A blood test for suicide?
By the time you count to 40, someone in the world will have committed suicide.
Nearly one million people kill themselves every year, according to the World Health Organization. This means that every 40 seconds, somewhere across the globe, someone is ending his or her own life.
But what if a blood test could predict what this person was going to do?
It's an intriguing idea now gaining traction thanks to a new study published by Molecular Psychiatry. According to lead researcher Dr. Alexander Niculescu with Indiana University, his team has provided the first "proof of principle" that molecular signals, or biomarkers, could potentially identify people at risk of suicide.
"There are people who will not reveal they are having suicidal thoughts when you ask them, who then commit it and there's nothing you can do about it," Niculescu said in a press release. "We need better ways to identify, intervene and prevent these tragic cases."
The study went through several steps before Niculescu and his team identified the four top biomarkers that they believe could help predict suicides:
1) Identifying which biomarkers to look for. The researchers interviewed and collected blood samples from 75 white males with bipolar disorder. They then honed in on nine men who went from having no suicidal thoughts to seriously contemplating suicide, identifying several biomarkers that were linked with that dramatic shift.
2) Honing in on the best biomarkers. Next, working with a coroner's office in Indiana, the researchers scoured for biomarkers in nine "suicide completers" – men between 26 and 68 who died from hanging, gun shot wounds or, in the case of one 65-year-old man, slitting his wrists. This allowed them to narrow down their list of 41 biomarkers to six, with the biggest red flag being the expression of the SAT1 gene – high levels were found in all nine suicide victims.

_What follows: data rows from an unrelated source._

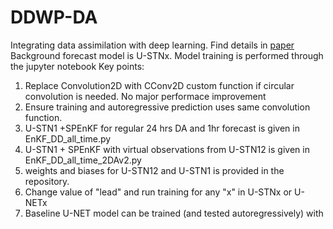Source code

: # DDWP-DA
Integrating data assimilation with deep learning. Find details in [paper](https://gmd.copernicus.org/preprints/gmd-2021-71/) \
Background forecast model is U-STNx. Model training is performed through the jupyter notebook 
Key points: 
1. Replace Convolution2D with CConv2D custom function if circular convolution is needed. No major performace improvement 
2. Ensure training and autoregressive prediction uses same convolution function. 
3. U-STN1 +SPEnKF for regular 24 hrs DA and 1hr forecast is given in EnKF_DD_all_time.py
4. U-STN1 + SPEnKF with virtual observations from U-STN12 is given in EnKF_DD_all_time_2DAv2.py
5. weights and biases for U-STN12 and U-STN1 is provided in the repository. 
6. Change value of "lead" and run training for any "x" in U-STNx or U-NETx
7. Baseline U-NET model can be trained (and tested autoregressively) with 
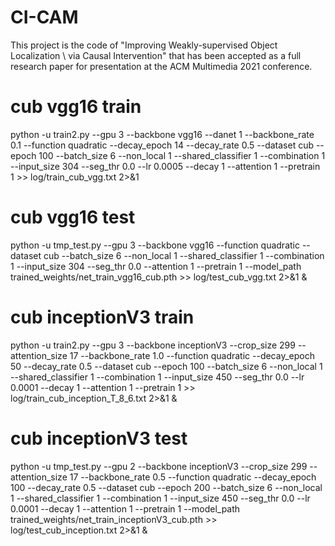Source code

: # CI-CAM

This project is the code of "Improving Weakly-supervised Object Localization \\ via Causal Intervention" that has been accepted as a full research paper for presentation at the ACM Multimedia 2021 conference.

# cub vgg16 train
python -u train2.py --gpu 3 --backbone vgg16 --danet 1 --backbone_rate 0.1 --function quadratic --decay_epoch 14 --decay_rate 0.5 --dataset cub --epoch 100 --batch_size 6 --non_local 1 --shared_classifier 1 --combination 1 --input_size 304 --seg_thr 0.0 --lr 0.0005 --decay 1 --attention 1 --pretrain 1 >> log/train_cub_vgg.txt 2>&1
# cub vgg16 test
python -u tmp_test.py --gpu 3 --backbone vgg16 --function quadratic --dataset cub --batch_size 6 --non_local 1 --shared_classifier 1 --combination 1  --input_size 304 --seg_thr 0.0 --attention 1 --pretrain 1 --model_path trained_weights/net_train_vgg16_cub.pth >> log/test_cub_vgg.txt 2>&1 &

# cub inceptionV3 train
python -u train2.py --gpu 3 --backbone inceptionV3 --crop_size 299 --attention_size 17 --backbone_rate 1.0 --function quadratic --decay_epoch 50 --decay_rate 0.5 --dataset cub --epoch 100 --batch_size 6 --non_local 1 --shared_classifier 1 --combination 1 --input_size 450 --seg_thr 0.0 --lr 0.0001 --decay 1 --attention 1 --pretrain 1 >> log/train_cub_inception_T_8_6.txt 2>&1 &
# cub inceptionV3 test
python -u tmp_test.py --gpu 2 --backbone inceptionV3 --crop_size 299 --attention_size 17 --backbone_rate 0.5 --function quadratic --decay_epoch 100 --decay_rate 0.5 --dataset cub --epoch 200 --batch_size 6 --non_local 1 --shared_classifier 1 --combination 1 --input_size 450 --seg_thr 0.0 --lr 0.0001 --decay 1 --attention 1 --pretrain 1 --model_path trained_weights/net_train_inceptionV3_cub.pth >> log/test_cub_inception.txt 2>&1 &



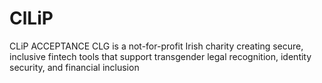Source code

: # ClLiP
CLiP ACCEPTANCE CLG is a not-for-profit Irish charity creating secure, inclusive fintech tools that support transgender legal recognition, identity security, and financial inclusion 
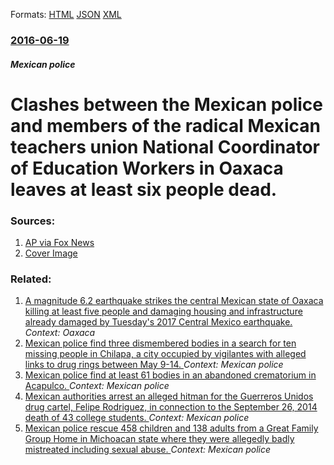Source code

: 
Formats: [HTML](/news/2016/06/19/clashes-between-the-mexican-police-and-members-of-the-radical-mexican-teachers-union-national-coordinator-of-education-workers-in-oaxaca-lea.html)  [JSON](/news/2016/06/19/clashes-between-the-mexican-police-and-members-of-the-radical-mexican-teachers-union-national-coordinator-of-education-workers-in-oaxaca-lea.json)  [XML](/news/2016/06/19/clashes-between-the-mexican-police-and-members-of-the-radical-mexican-teachers-union-national-coordinator-of-education-workers-in-oaxaca-lea.xml)  

### [2016-06-19](/news/2016/06/19/index.md)

##### Mexican police
# Clashes between the Mexican police and members of the radical Mexican teachers union National Coordinator of Education Workers in Oaxaca leaves at least six people dead. 




### Sources:

1. [AP via Fox News](http://www.foxnews.com/world/2016/06/20/at-least-6-killed-more-than-100-hurt-in-mexico-clashes-between-police-and-teachers.html)
1. [Cover Image](http://a57.foxnews.com/images.foxnews.com/content/fox-news/world/2016/06/20/at-least-6-killed-more-than-100-hurt-in-mexico-clashes-between-police-and-teachers/_jcr_content/par/featured-media/media-0.img.jpg/0/0/1466401419253.jpg?ve=1)

### Related:

1. [A magnitude 6.2 earthquake strikes the central Mexican state of Oaxaca killing at least five people and damaging housing and infrastructure already damaged by Tuesday's 2017 Central Mexico earthquake. ](/news/2017/09/23/a-magnitude-6-2-earthquake-strikes-the-central-mexican-state-of-oaxaca-killing-at-least-five-people-and-damaging-housing-and-infrastructure.md) _Context: Oaxaca_
2. [Mexican police find three dismembered bodies in a search for ten missing people in Chilapa, a city occupied by vigilantes with alleged links to drug rings between May 9-14. ](/news/2015/05/21/mexican-police-find-three-dismembered-bodies-in-a-search-for-ten-missing-people-in-chilapa-a-city-occupied-by-vigilantes-with-alleged-links.md) _Context: Mexican police_
3. [Mexican police find at least 61 bodies in an abandoned crematorium in Acapulco. ](/news/2015/02/6/mexican-police-find-at-least-61-bodies-in-an-abandoned-crematorium-in-acapulco.md) _Context: Mexican police_
4. [Mexican authorities arrest an alleged hitman for the Guerreros Unidos drug cartel, Felipe Rodriguez, in connection to the September 26, 2014 death of 43 college students. ](/news/2015/01/16/mexican-authorities-arrest-an-alleged-hitman-for-the-guerreros-unidos-drug-cartel-felipe-rodriguez-in-connection-to-the-september-26-2014.md) _Context: Mexican police_
5. [Mexican police rescue 458 children and 138 adults from a Great Family Group Home in Michoacan state where they were allegedly badly mistreated including sexual abuse. ](/news/2014/07/15/mexican-police-rescue-458-children-and-138-adults-from-a-great-family-group-home-in-michoacan-state-where-they-were-allegedly-badly-mistreat.md) _Context: Mexican police_
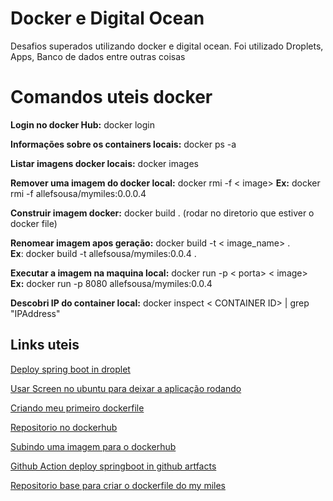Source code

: # Docker e Digital Ocean

Desafios superados utilizando docker e digital ocean. Foi utilizado Droplets, Apps, Banco de dados entre outras coisas 

# Comandos uteis docker

**Login no docker Hub:** docker login 

**Informações sobre os containers locais:** docker ps -a

**Listar imagens docker locais:** docker images 

**Remover uma imagem do docker local:**  docker rmi -f < image>
**Ex:** docker rmi -f allefsousa/mymiles:0.0.0.4 

**Construir imagem docker:** docker build . (rodar no diretorio que estiver o docker file)   

**Renomear imagem apos geração:**  docker build -t < image_name>   .   
**Ex**: docker build -t allefsousa/mymiles:0.0.4 .  

**Executar a imagem na maquina local:** docker run -p < porta> < image>   
**Ex:** docker run -p 8080  allefsousa/mymiles:0.0.4   

**Descobri IP do container local:** docker inspect < CONTAINER ID> | grep "IPAddress"

## Links uteis
[Deploy spring boot in droplet](https://www.digitalocean.com/community/questions/deploy-spring-boot-jar-fie)

[Usar Screen no ubuntu para deixar a aplicação rodando](https://www.digitalocean.com/community/tutorials/how-to-install-and-use-screen-on-an-ubuntu-cloud-server)

[Criando meu primeiro dockerfile](https://www.youtube.com/watch?v=5QGexrfqu60)

[Repositorio no dockerhub](https://hub.docker.com/repositories)

[Subindo uma imagem para o dockerhub](https://jtemporal.com/subindo-imagens-docker-pro-dockerhub/)

[Github Action deploy springboot in github artfacts](https://www.youtube.com/watch?v=a27v_VDD-eA)

[Repositorio base para criar o dockerfile do my miles](https://github.com/mcicolella/docker-microservice)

3) Testing whether the biomarkers could predict hospitalizations for suicide attempts. Finally, researchers looked at 42 white men with bipolar disorder and 46 white men with schizophrenia and followed up on those who were hospitalized. They found high blood levels of four biomarkers, especially SAT1, in patients with "future suicide-related hospitalizations" as well as hospitalizations that occurred before their blood was tested.
"Taken together, our results have implications for the understanding of suicide," the researchers write in their study's conclusion. "Given the fact that approximately one million people die of suicide worldwide each year, and this is a potentially preventable cause of death, the need for, urgency and importance of efforts such as ours cannot be overstated."
But this study is only an initial exploration and has several limitations – the sample size is small, for one, and includes only white males. Niculescu hopes to do more a more extensive population study in the future.
Other scientists also caution the findings need to be replicated before any conclusions can be drawn – and in an interview with The Independent, Professor Matthew Hotopf with King's College London was particularly skeptical.
"It's one thing to find a biomarker which might be associated at a statistical level with suicide/suicidal behaviour. It's quite another to use it to make any kind of prediction which has clinical utility," Hotopf told Independent reporter Heather Saul.
"These findings may attract media attention, but they are very much preliminary and my money would be on failed replication and even if replication was successful, lack of predictive power to be a useful clinical tool."